The Gallery of Heroes and Martyrs:
A small museum can hold large amounts of history, and event greater amounts of emotion. "The Asociacion de Madres por los Heroes y Martires De Esteli" is a museum which contains photos, dates, names, and memorial items of those that gave their lives in the name of the Sandinistas during the Contra War. This museum gives the hundreds of mothers from Esteli a memorial ground to honor the cause for which their sons and daughters died. There are names present which don't have documented dates of death, which are refered to as the "desaparecidos." This term refers to those revolutionaries who fled to the mountain ranges to fight against the Contras and never returned. Their bodies were never found and could have been thrown from helicoptors or merely thrown in a ditch (both situations were common). For some it was better not to know how their sons and daughters died, because the situations could be more brutal than anyone would ever want to imagine; to have the bodies of their loved ones back in their arms was enough pain to endure.
Dona Guillermina Meza, a mother of two deceased Sandinista soldiers, opened the Galeria in the early 1980's for the sake of the mothers who lost their children to the destruction of war, the Esteli community, and for the sake of institutional memory. All photographs, stories, and items in the museum have been donated by the families of the soldiers. Might I comment on how strong a woman Dona Mina (how we referred to her) has grown to be. One can see the toll her pain has taken by the looks in her eyes, but a special spark exists in her gaze. A spark of hope and motivation to remind and educate all about the tragedy this country has seen.
Above is one of the multiple murals that decorates the walls of the Gallery.

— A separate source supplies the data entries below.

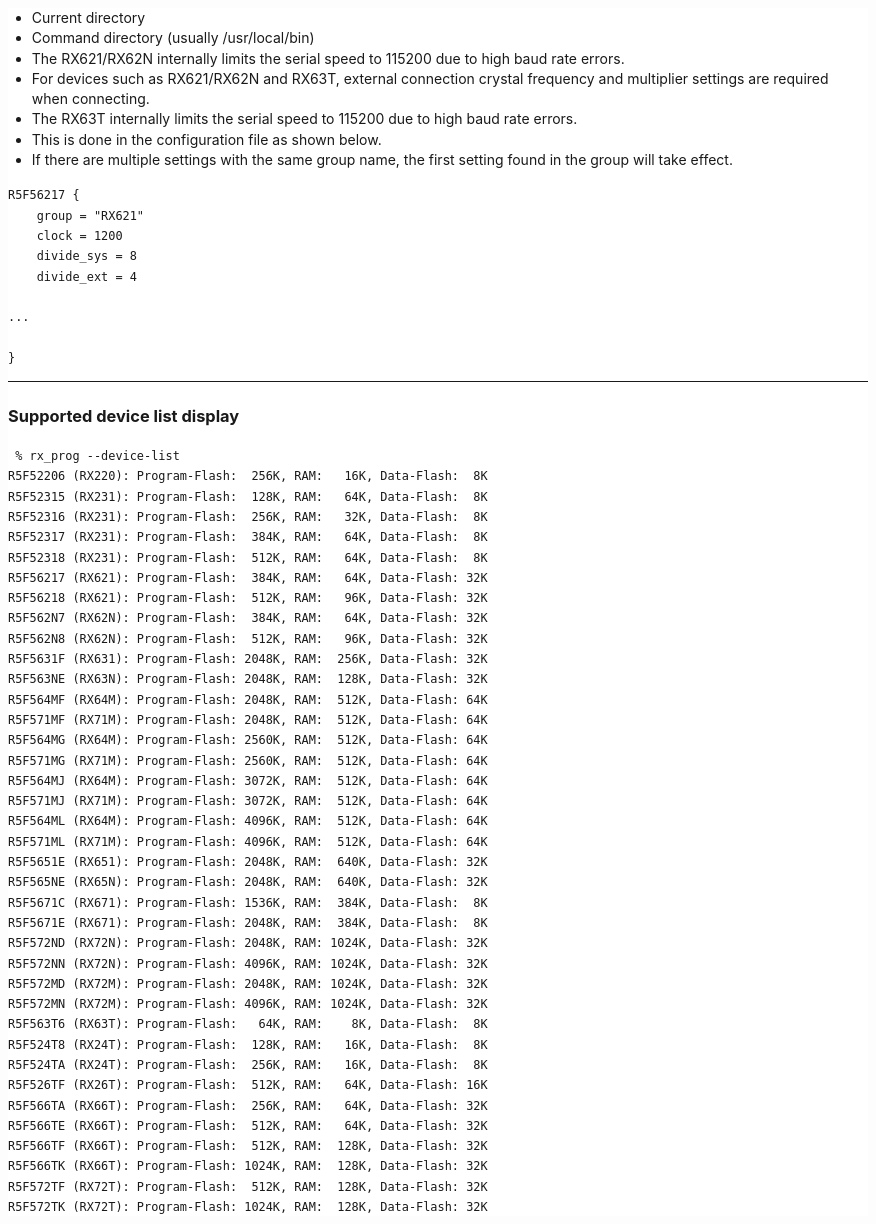 - Current directory
- Command directory (usually /usr/local/bin)
- The RX621/RX62N internally limits the serial speed to 115200 due to high baud rate errors.
- For devices such as RX621/RX62N and RX63T, external connection crystal frequency and multiplier settings are required when connecting.
- The RX63T internally limits the serial speed to 115200 due to high baud rate errors.
- This is done in the configuration file as shown below.
- If there are multiple settings with the same group name, the first setting found in the group will take effect.

```
R5F56217 {
	group = "RX621"
	clock = 1200
	divide_sys = 8
	divide_ext = 4

...

}
```

---

### Supported device list display

```
 % rx_prog --device-list
R5F52206 (RX220): Program-Flash:  256K, RAM:   16K, Data-Flash:  8K
R5F52315 (RX231): Program-Flash:  128K, RAM:   64K, Data-Flash:  8K
R5F52316 (RX231): Program-Flash:  256K, RAM:   32K, Data-Flash:  8K
R5F52317 (RX231): Program-Flash:  384K, RAM:   64K, Data-Flash:  8K
R5F52318 (RX231): Program-Flash:  512K, RAM:   64K, Data-Flash:  8K
R5F56217 (RX621): Program-Flash:  384K, RAM:   64K, Data-Flash: 32K
R5F56218 (RX621): Program-Flash:  512K, RAM:   96K, Data-Flash: 32K
R5F562N7 (RX62N): Program-Flash:  384K, RAM:   64K, Data-Flash: 32K
R5F562N8 (RX62N): Program-Flash:  512K, RAM:   96K, Data-Flash: 32K
R5F5631F (RX631): Program-Flash: 2048K, RAM:  256K, Data-Flash: 32K
R5F563NE (RX63N): Program-Flash: 2048K, RAM:  128K, Data-Flash: 32K
R5F564MF (RX64M): Program-Flash: 2048K, RAM:  512K, Data-Flash: 64K
R5F571MF (RX71M): Program-Flash: 2048K, RAM:  512K, Data-Flash: 64K
R5F564MG (RX64M): Program-Flash: 2560K, RAM:  512K, Data-Flash: 64K
R5F571MG (RX71M): Program-Flash: 2560K, RAM:  512K, Data-Flash: 64K
R5F564MJ (RX64M): Program-Flash: 3072K, RAM:  512K, Data-Flash: 64K
R5F571MJ (RX71M): Program-Flash: 3072K, RAM:  512K, Data-Flash: 64K
R5F564ML (RX64M): Program-Flash: 4096K, RAM:  512K, Data-Flash: 64K
R5F571ML (RX71M): Program-Flash: 4096K, RAM:  512K, Data-Flash: 64K
R5F5651E (RX651): Program-Flash: 2048K, RAM:  640K, Data-Flash: 32K
R5F565NE (RX65N): Program-Flash: 2048K, RAM:  640K, Data-Flash: 32K
R5F5671C (RX671): Program-Flash: 1536K, RAM:  384K, Data-Flash:  8K
R5F5671E (RX671): Program-Flash: 2048K, RAM:  384K, Data-Flash:  8K
R5F572ND (RX72N): Program-Flash: 2048K, RAM: 1024K, Data-Flash: 32K
R5F572NN (RX72N): Program-Flash: 4096K, RAM: 1024K, Data-Flash: 32K
R5F572MD (RX72M): Program-Flash: 2048K, RAM: 1024K, Data-Flash: 32K
R5F572MN (RX72M): Program-Flash: 4096K, RAM: 1024K, Data-Flash: 32K
R5F563T6 (RX63T): Program-Flash:   64K, RAM:    8K, Data-Flash:  8K
R5F524T8 (RX24T): Program-Flash:  128K, RAM:   16K, Data-Flash:  8K
R5F524TA (RX24T): Program-Flash:  256K, RAM:   16K, Data-Flash:  8K
R5F526TF (RX26T): Program-Flash:  512K, RAM:   64K, Data-Flash: 16K
R5F566TA (RX66T): Program-Flash:  256K, RAM:   64K, Data-Flash: 32K
R5F566TE (RX66T): Program-Flash:  512K, RAM:   64K, Data-Flash: 32K
R5F566TF (RX66T): Program-Flash:  512K, RAM:  128K, Data-Flash: 32K
R5F566TK (RX66T): Program-Flash: 1024K, RAM:  128K, Data-Flash: 32K
R5F572TF (RX72T): Program-Flash:  512K, RAM:  128K, Data-Flash: 32K
R5F572TK (RX72T): Program-Flash: 1024K, RAM:  128K, Data-Flash: 32K
```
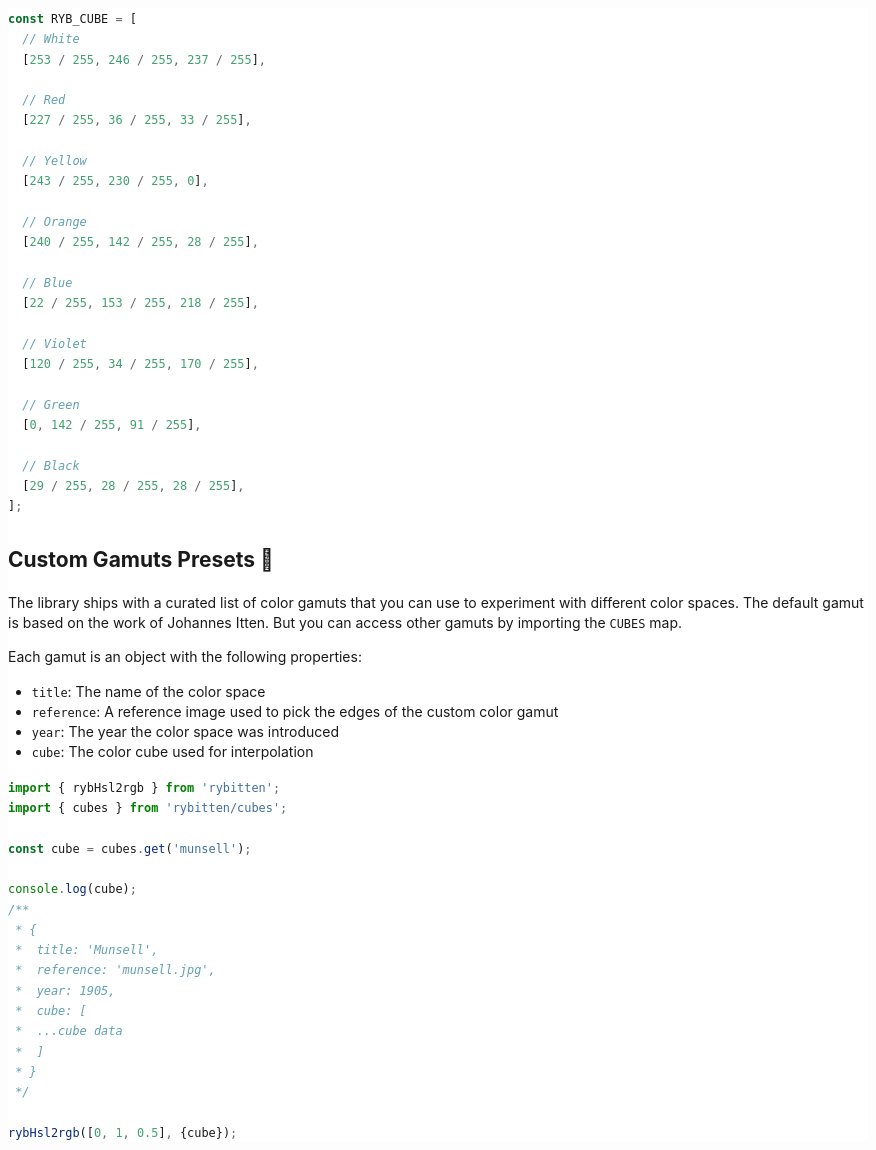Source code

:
 ```javascript
const RYB_CUBE = [
  // White
  [253 / 255, 246 / 255, 237 / 255],
  
  // Red
  [227 / 255, 36 / 255, 33 / 255],
  
  // Yellow
  [243 / 255, 230 / 255, 0],
  
  // Orange
  [240 / 255, 142 / 255, 28 / 255],
  
  // Blue
  [22 / 255, 153 / 255, 218 / 255],
  
  // Violet
  [120 / 255, 34 / 255, 170 / 255],
  
  // Green
  [0, 142 / 255, 91 / 255],

  // Black
  [29 / 255, 28 / 255, 28 / 255],
];
```

## Custom Gamuts Presets 🧊

The library ships with a curated list of color gamuts that you can use to experiment with different color spaces. The default gamut is based on the work of Johannes Itten. But you can access other gamuts by importing the `CUBES` map.

Each gamut is an object with the following properties:

- `title`: The name of the color space
- `reference`: A reference image used to pick the edges of the custom color gamut
- `year`: The year the color space was introduced
- `cube`: The color cube used for interpolation

```javascript
import { rybHsl2rgb } from 'rybitten';
import { cubes } from 'rybitten/cubes';

const cube = cubes.get('munsell');

console.log(cube); 
/**
 * {
 *  title: 'Munsell',
 *  reference: 'munsell.jpg',
 *  year: 1905,
 *  cube: [
 *  ...cube data
 *  ]
 * }
 */

rybHsl2rgb([0, 1, 0.5], {cube});
```
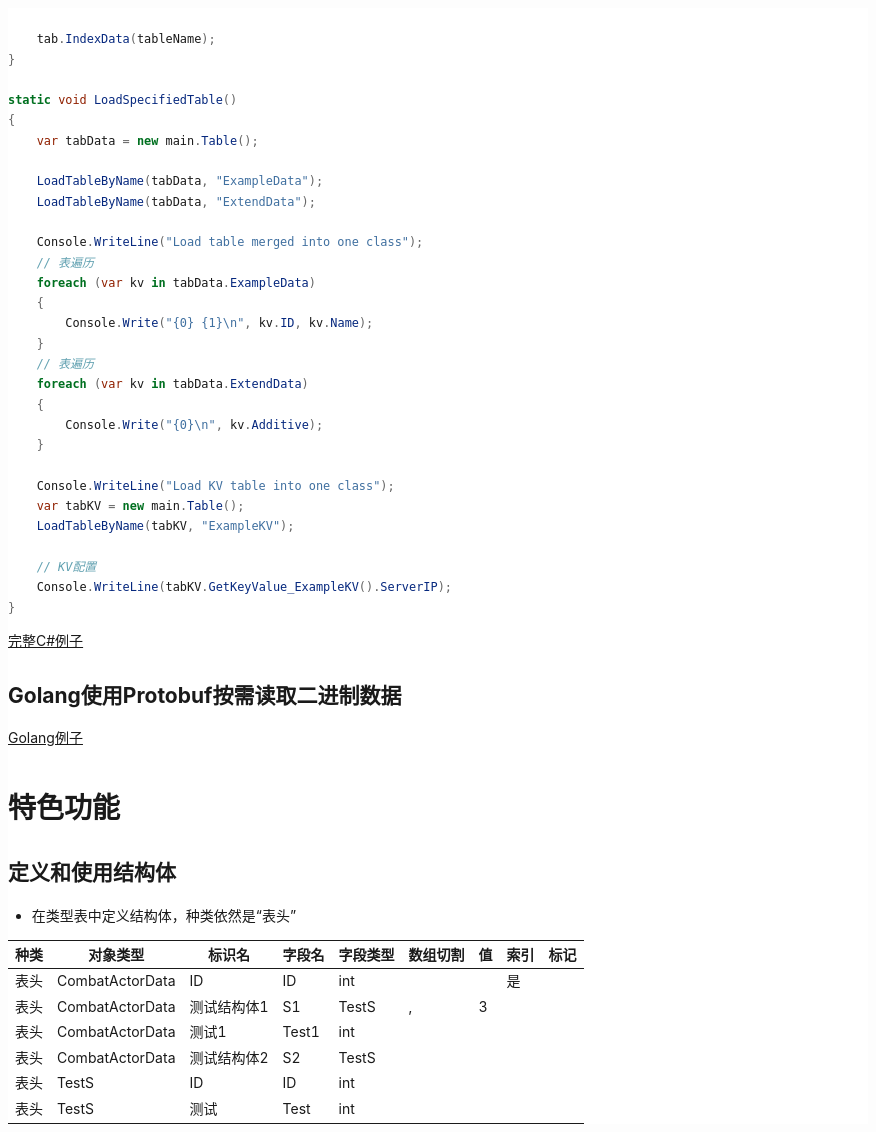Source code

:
 ```cs
    
    tab.IndexData(tableName);
}

static void LoadSpecifiedTable()
{
    var tabData = new main.Table();

    LoadTableByName(tabData, "ExampleData");
    LoadTableByName(tabData, "ExtendData");

    Console.WriteLine("Load table merged into one class");
    // 表遍历
    foreach (var kv in tabData.ExampleData)
    {
        Console.Write("{0} {1}\n", kv.ID, kv.Name);
    }
    // 表遍历
    foreach (var kv in tabData.ExtendData)
    {
        Console.Write("{0}\n", kv.Additive);
    }

    Console.WriteLine("Load KV table into one class");
    var tabKV = new main.Table();
    LoadTableByName(tabKV, "ExampleKV");

    // KV配置
    Console.WriteLine(tabKV.GetKeyValue_ExampleKV().ServerIP);
}
```

[完整C#例子](https://github.com/davyxu/tabtoy/tree/master/v3/example/csharp)

## Golang使用Protobuf按需读取二进制数据
[Golang例子](https://github.com/davyxu/tabtoy/tree/master/v3/example/protobuf/golang)



# 特色功能

## <span id="struct"> 定义和使用结构体 </span>

* 在类型表中定义结构体，种类依然是“表头”

种类 | 对象类型 | 标识名 | 字段名 | 字段类型 | 数组切割| 值 | 索引 | 标记
---|---|---|---|---|---|---|---|---
表头|CombatActorData|ID|ID|int| | |	是	
表头	| CombatActorData|测试结构体1|S1|TestS|,|3
表头	| CombatActorData|测试1|Test1|int			
表头	| CombatActorData|测试结构体2|S2|TestS||	
表头	| TestS|ID|ID|int			
表头	| TestS|测试|Test|int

Mama Licha Birthing Clinic:
Mama Licha, a middle-aged woman with a strong appearance and a motherly aura, greeted us at the stoop of her home as we all chanted “buenos dias!” in unison. She led us through her quaint house to the patio, which is now her “birthing clinic.” Mama Licha worked with the ministry of health for thirty years, and upon reaching a certain age she was made to retire. Due to her phenomenal and trustworthy reputation, women started appearing on the very stoop my group passed through that morning, begging for her help and assistance. Having no facilities to birth babies, she allowed these women to bear their children in her own bed, volunteering all she had.
By chance and word of mouth, two women from Yale fell upon this famous mid-wife and there after decided to aid Mama Licha’s with her dilemmas (lack of space, volunteers, and medical tools). They rallied for funding in the states and came up with enough money to build Mama Licha her own clinic in her back patio. Nicaraguans travel from near and far to work with this infamous woman, and now she has incredibly facilities to aid her. The amazing thing is that Mama Licha charges no money for her services. All of her medical procedures and facilities are run on pure donations. She has displayed that dreams and dedication can lead to reality. My very dear friend Jane Seymour will have the pleasure of working at this clinic as a volunteer for the duration of the summer.
Radio Cumiches: “Donde vos contás por que tu palabra”
Descrimination, human rights, household violence, sexuality, treatment of children, nor poverty are common topics of conversation for most adolescents, but Radio Cumiches brings these pressing topics out into the open by liberating these themes in the form of wavelengths. Gustavo Chovarria, a man bothered by these gross issues going unspoken that have plagued this country, gathered up what little money he had, and founded this organization.
By merely walking the streets around local schools in Estali, Nicaragua, volunteers ask children to write questions they have about household or political issues, then returning them anonymously. Some examples may be, “I’m 12 and female. Why is my eleven year old brother allowed to go out and I’m now?” or “My mother beats me when she is angry with my father. Why does she do this?” With these questions, the adolecent volunteers discuss and answer these questions the best they can, amongst the sessions of popular music.
Gustavo decided Estali needed to have “public conversations” about the issues which afflict the children of Nicaragua, and that is just what he has accomplished. Radio Cumiche is one of the most popular radio programs in the country.